Graf John F, Zavodszky Maria I
GE Global Research, Niskayuna, New York, United States of America.
PLoS One. 2017 Nov 30;12(11):e0188878. doi: 10.1371/journal.pone.0188878. eCollection 2017.
Tumor heterogeneity can manifest itself by sub-populations of cells having distinct phenotypic profiles expressed as diverse molecular, morphological and spatial distributions. This inherent heterogeneity poses challenges in terms of diagnosis, prognosis and efficient treatment. Consequently, tools and techniques are being developed to properly characterize and quantify tumor heterogeneity. Multiplexed immunofluorescence (MxIF) is one such technology that offers molecular insight into both inter-individual and intratumor heterogeneity. It enables the quantification of both the concentration and spatial distribution of 60+ proteins across a tissue section. Upon bioimage processing, protein expression data can be generated for each cell from a tissue field of view.
The Multi-Omics Heterogeneity Analysis (MOHA) tool was developed to compute tissue heterogeneity metrics from MxIF spatially resolved tissue imaging data. This technique computes the molecular state of each cell in a sample based on a pathway or gene set. Spatial states are then computed based on the spatial arrangements of the cells as distinguished by their respective molecular states. MOHA computes tissue heterogeneity metrics from the distributions of these molecular and spatially defined states. A colorectal cancer cohort of approximately 700 subjects with MxIF data is presented to demonstrate the MOHA methodology. Within this dataset, statistically significant correlations were found between the intratumor AKT pathway state diversity and cancer stage and histological tumor grade. Furthermore, intratumor spatial diversity metrics were found to correlate with cancer recurrence.
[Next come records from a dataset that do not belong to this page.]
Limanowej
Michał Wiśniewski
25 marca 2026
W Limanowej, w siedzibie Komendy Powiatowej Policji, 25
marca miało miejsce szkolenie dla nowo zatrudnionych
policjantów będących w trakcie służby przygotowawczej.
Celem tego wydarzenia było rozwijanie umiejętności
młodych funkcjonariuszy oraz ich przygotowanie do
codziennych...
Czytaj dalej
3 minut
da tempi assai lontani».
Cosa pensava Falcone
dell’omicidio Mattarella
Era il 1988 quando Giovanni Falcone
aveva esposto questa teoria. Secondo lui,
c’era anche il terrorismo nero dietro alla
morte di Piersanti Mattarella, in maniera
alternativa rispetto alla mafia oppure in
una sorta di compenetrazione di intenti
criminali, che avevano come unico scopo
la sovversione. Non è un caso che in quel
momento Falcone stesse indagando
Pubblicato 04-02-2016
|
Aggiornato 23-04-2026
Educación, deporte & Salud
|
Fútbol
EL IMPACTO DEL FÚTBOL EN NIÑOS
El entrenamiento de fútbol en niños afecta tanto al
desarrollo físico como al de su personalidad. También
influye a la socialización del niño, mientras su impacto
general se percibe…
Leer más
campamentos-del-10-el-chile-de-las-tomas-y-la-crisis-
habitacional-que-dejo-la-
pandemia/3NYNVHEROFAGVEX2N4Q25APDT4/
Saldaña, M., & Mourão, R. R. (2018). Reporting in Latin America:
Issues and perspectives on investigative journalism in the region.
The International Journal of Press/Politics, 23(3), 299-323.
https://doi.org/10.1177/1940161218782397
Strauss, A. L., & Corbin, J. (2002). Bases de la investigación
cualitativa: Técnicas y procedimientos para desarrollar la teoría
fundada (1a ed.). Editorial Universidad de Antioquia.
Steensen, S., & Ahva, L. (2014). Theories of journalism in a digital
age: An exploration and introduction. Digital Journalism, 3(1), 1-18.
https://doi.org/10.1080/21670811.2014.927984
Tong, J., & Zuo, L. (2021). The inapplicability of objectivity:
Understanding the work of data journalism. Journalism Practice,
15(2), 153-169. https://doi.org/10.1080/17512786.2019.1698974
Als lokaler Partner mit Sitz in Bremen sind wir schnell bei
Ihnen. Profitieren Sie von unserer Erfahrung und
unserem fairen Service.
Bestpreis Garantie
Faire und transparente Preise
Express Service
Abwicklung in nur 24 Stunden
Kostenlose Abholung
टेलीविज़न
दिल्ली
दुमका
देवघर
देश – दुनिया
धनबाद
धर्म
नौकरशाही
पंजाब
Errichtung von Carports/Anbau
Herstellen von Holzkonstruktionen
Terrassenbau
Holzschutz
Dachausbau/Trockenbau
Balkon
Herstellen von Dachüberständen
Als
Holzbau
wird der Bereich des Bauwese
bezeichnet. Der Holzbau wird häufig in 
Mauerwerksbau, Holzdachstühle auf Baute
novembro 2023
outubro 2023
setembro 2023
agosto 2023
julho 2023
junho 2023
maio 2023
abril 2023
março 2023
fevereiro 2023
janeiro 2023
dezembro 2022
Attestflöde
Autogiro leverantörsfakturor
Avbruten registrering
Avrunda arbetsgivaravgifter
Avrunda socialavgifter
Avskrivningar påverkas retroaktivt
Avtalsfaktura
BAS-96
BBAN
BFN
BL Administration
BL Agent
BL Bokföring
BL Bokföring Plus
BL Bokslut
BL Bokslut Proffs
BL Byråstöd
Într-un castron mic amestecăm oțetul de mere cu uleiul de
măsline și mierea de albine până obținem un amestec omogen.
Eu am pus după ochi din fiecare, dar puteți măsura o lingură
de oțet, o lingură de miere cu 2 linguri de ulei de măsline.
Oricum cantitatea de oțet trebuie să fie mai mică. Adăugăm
MOHA provides a simple and robust approach to characterize molecular and spatial heterogeneity of tissues. Research projects that generate spatially resolved tissue imaging data can take full advantage of this useful technique. The MOHA algorithm is implemented as a freely available R script (see supplementary information).
肿瘤异质性可通过具有不同表型特征的细胞亚群表现出来,这些表型特征以多样的分子、形态和空间分布形式呈现。这种内在的异质性在诊断、预后和有效治疗方面带来了挑战。因此,人们正在开发工具和技术来准确表征和量化肿瘤异质性。多重免疫荧光(MxIF)就是这样一种技术,它能从分子层面洞察个体间和肿瘤内的异质性。它能够量化组织切片上60多种蛋白质的浓度和空间分布。经过生物图像处理后,可以从组织视野中的每个细胞生成蛋白质表达数据。
开发了多组学异质性分析(MOHA)工具,用于从MxIF空间分辨组织成像数据中计算组织异质性指标。该技术基于一条信号通路或一组基因来计算样本中每个细胞的分子状态。然后根据细胞的空间排列计算空间状态,这些细胞通过各自的分子状态得以区分。MOHA根据这些分子和空间定义状态的分布来计算组织异质性指标。展示了一个约700名患有MxIF数据的结直肠癌队列,以证明MOHA方法。在这个数据集中,发现肿瘤内AKT信号通路状态多样性与癌症分期和组织学肿瘤分级之间存在统计学上的显著相关性。此外,发现肿瘤内空间多样性指标与癌症复发相关。
MOHA提供了一种简单而稳健的方法来表征组织的分子和空间异质性。生成空间分辨组织成像数据的研究项目可以充分利用这项有用的技术。MOHA算法以免费可用的R脚本形式实现(见补充信息)。